Setelah insiden itu berlalu. Dian kembali duduk dekat Fatih. Ia melenturkan saraf-sarafnya yang menegang.
"Wow luar biasa. Badas," kata Fatih bertepuk tangan.
"Biasa aja kak."
"Sejak kapan kamu mempelajari ilmu totok seperti itu?"
"Sudah lama kak. Jadi sekretaris Bara tidak mudah kak. Aku harus bisa membela diri."
"Tidak mudah bagaimana?"
"Saingan bisnis bos luar biasa. Mereka kadang berbuat kriminal berebut tender dengan bos. Aku sering mewakili bos melakukan presentase. Aku bahkan jadi bahan pelecehan para rekan bisnis bos. Makanya aku harus bisa jaga diri. Sebenarnya aku itu enggak mirip sekretaris malah cenderung kayak bodyguardnya dia."
"Kok gitu?"
"Dunia bisnis itu kejam kak. Mereka akan menggunakan segala cara. Aku sebagai tangan kanan bos harus serba bisa. Kami dulu pernah hampir dibunuh sama lawan bisnis bos. Mereka bayar orang buat membunuh kami. Ada empat orang waktu itu. Jika bos sendiri yang menghadapi mereka tentu akan kalah. Makanya aku harus bisa juga bela diri. Ilmu totok yang aku miliki bisa melumpuhkan lawan tanpa aku harus mengeluarkan tenaga. Percaya nggak jika aku bisa karate, kempo dan silek harimau?"

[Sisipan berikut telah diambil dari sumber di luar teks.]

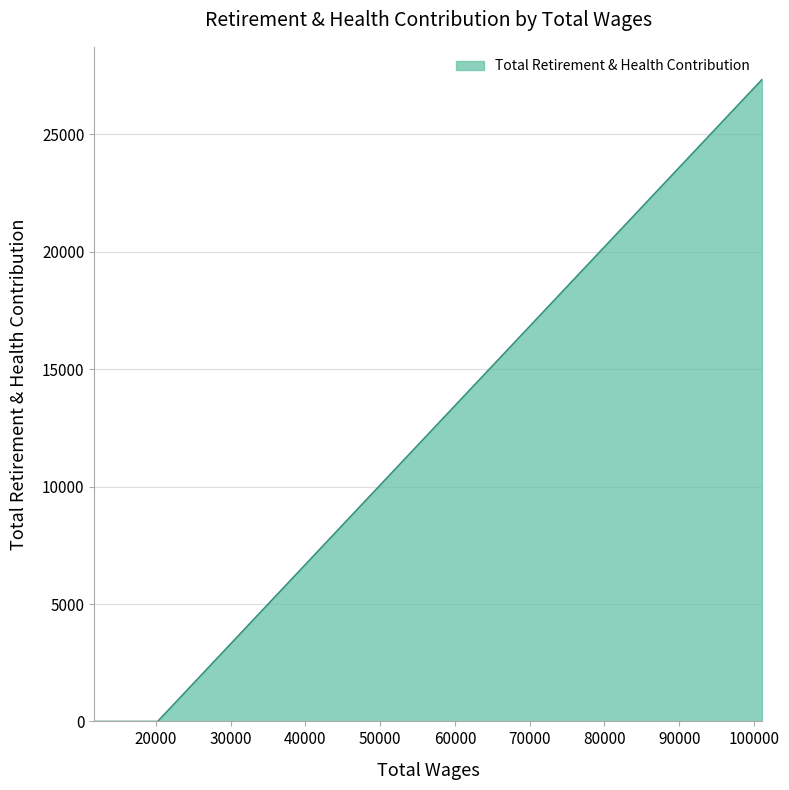

The value at 101147.0 is 46682. True or false?

False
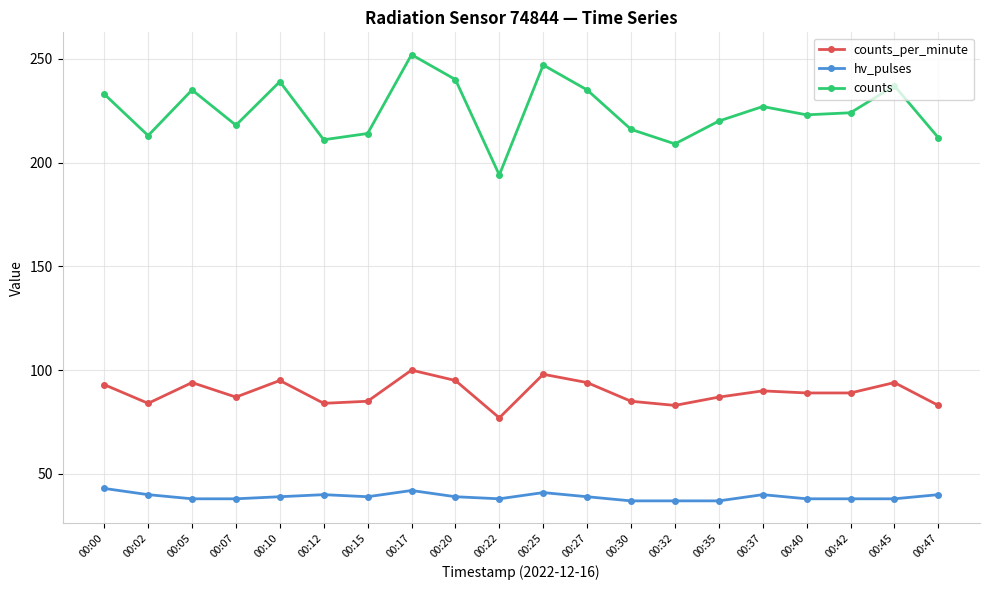

At how many categories does at least one series exceed 131?

20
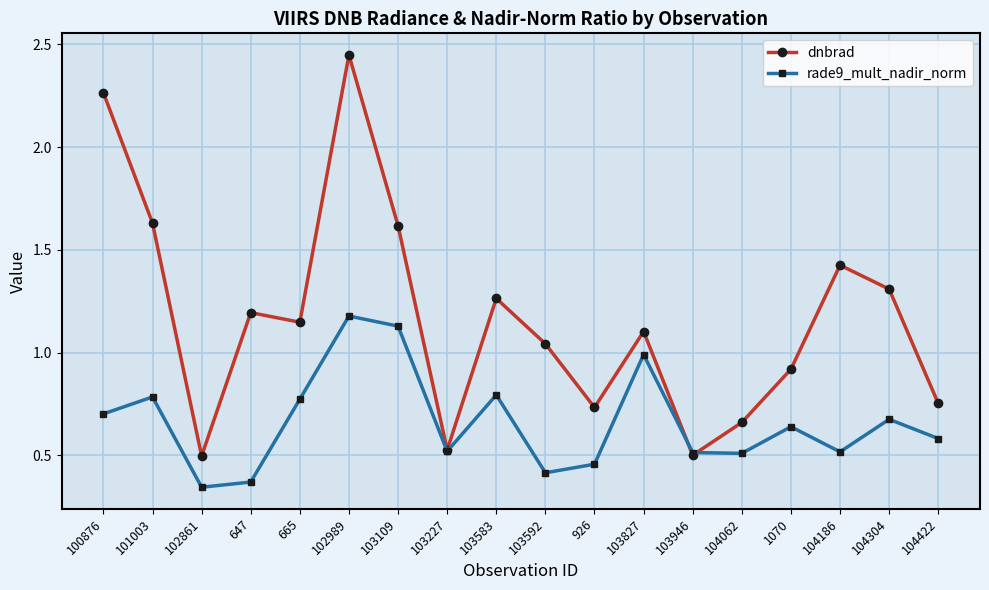

Which series has the largest total across all categories?

dnbrad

"Percaya setelah melihat yang tadi. Siapa yang menyuruh kamu berlatih dengan keras?"
"Aku sendiri. Aku tak mau jadi wanita lemah. Karena kelemahanku makanya lima belas tahun yang lalu aku mengalami peristiwa buruk," kata Dian meremas gelas seolah-olah akan memecahkannya. Entah kenapa setelah mengatakannya mata Dian berkaca-kaca. Ia masih dendam dengan pelaku pemerkosaannya.
"Maksudnya apa Dian?"
Dian tersenyum pada Fatih, "Lupakan saja kak jika aku pernah mengatakannya."